What can men do to help improve diversity in the workplace?
Men play a crucial role in improving workplace diversity. Many of them have the positional power to question the procedures and rules that affect hiring and advancement inside of their organizations. Simple things like having diversity policies, reducing gender bias in recruitment and interviewing practices, and encouraging contractors to do the same are easy for men in senior positions. Even men without positional power have the advantage of benefiting from cultural biases about what power looks like. An angry man is passionate while an angry woman is unstable. A man can raise his voice to make a point while a woman doing the same would risk censure. Men can use that power in the workplace to ensure that women's' ideas are heard, that women get credit for their work and thoughts, and that women who exercise leadership in non-traditional ways are respected.

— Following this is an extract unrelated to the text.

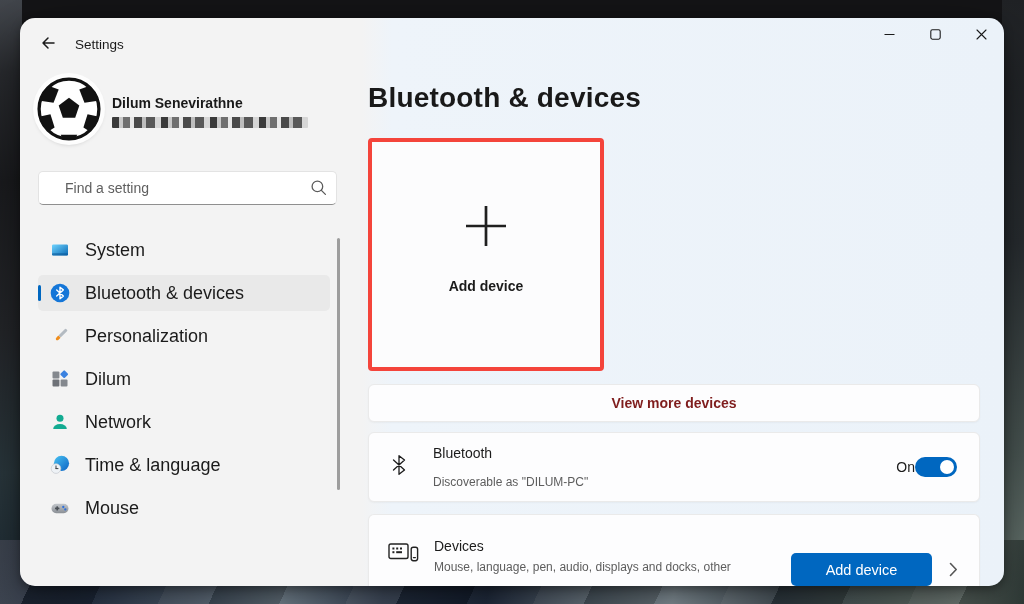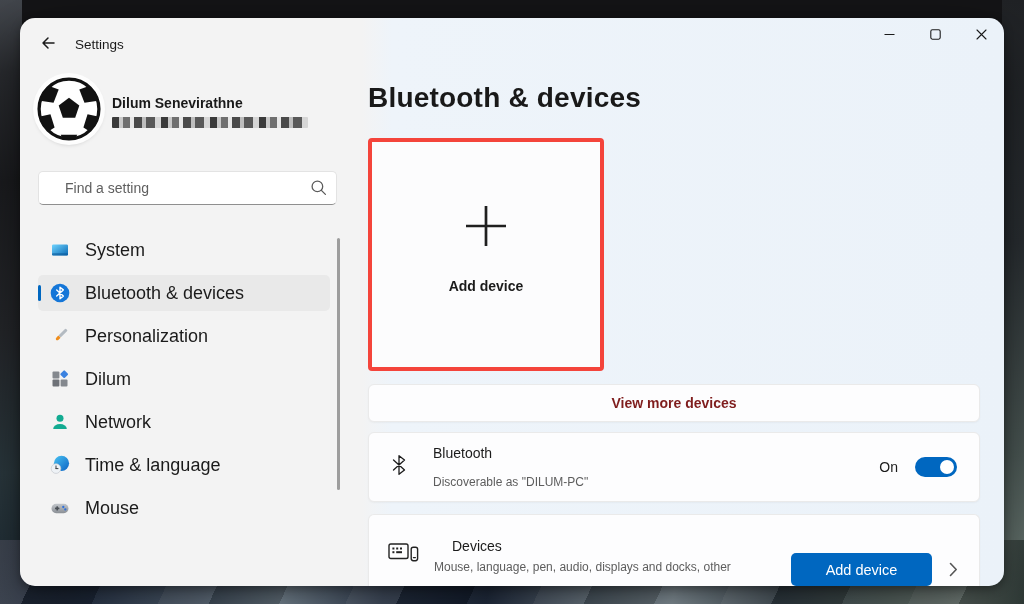"On" .bt-right { gap: 17px -> none }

In male-dominated spaces, like boardrooms and IT departments, gender diversity can only be achieved through men's efforts.

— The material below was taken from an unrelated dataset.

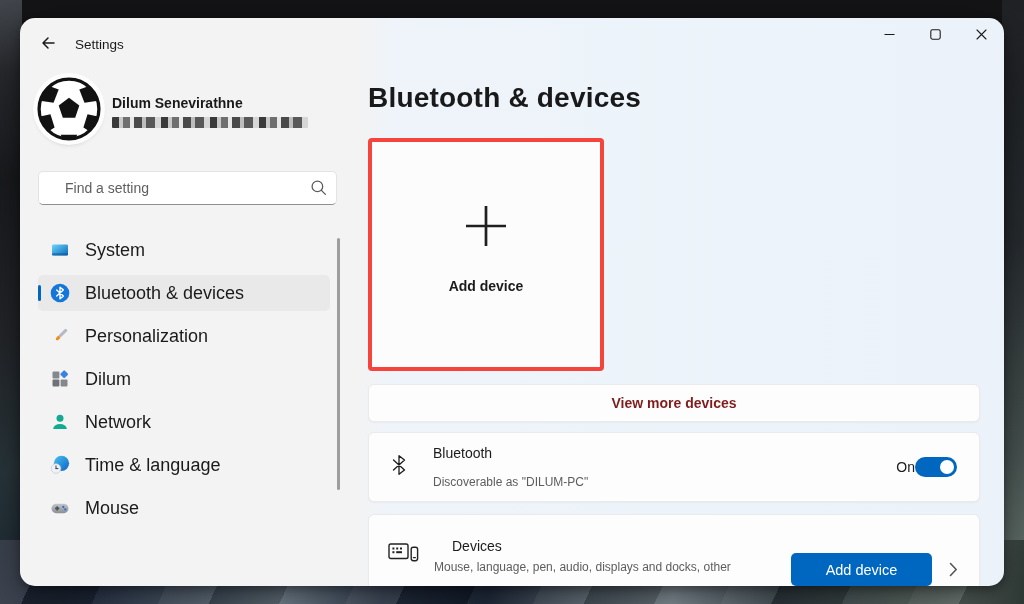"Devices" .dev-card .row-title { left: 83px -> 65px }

Why are women crucial to the continued growth of the tech sector?
A friend once asked me why I'm not more concerned about the lack of female truck drivers. My answer was that if I owned a logistics company, and I had more work than I could handle because it was difficult and expensive to find drivers, and I noticed that 85% of the drivers were men, then I'd be asking myself why women aren't applying to drive my trucks. If I needed sober, dependable people who are good drivers and enjoy solitude, it would boggle my mind that there are no women applying. Solving that problem would be the easiest way to dramatically grow my business. That's exactly the position I'm in as a manager in IT. Some of my best programmers are women, so I know women can code, but when I look for programmers, 90% of the applicants are men. With the IT sector booming, and already hitting crippling labour shortages in many areas, identifying and eliminating anything keeping almost half of the population from joining the tech sector workforce should be our most pressing issue.
Men becoming more sympathetic to and understanding of gender diversity issues is essential to the future of technology. Not only is there a moral imperative to help achieve equality but doing so will improve business, make the world a safer place and personally benefit men.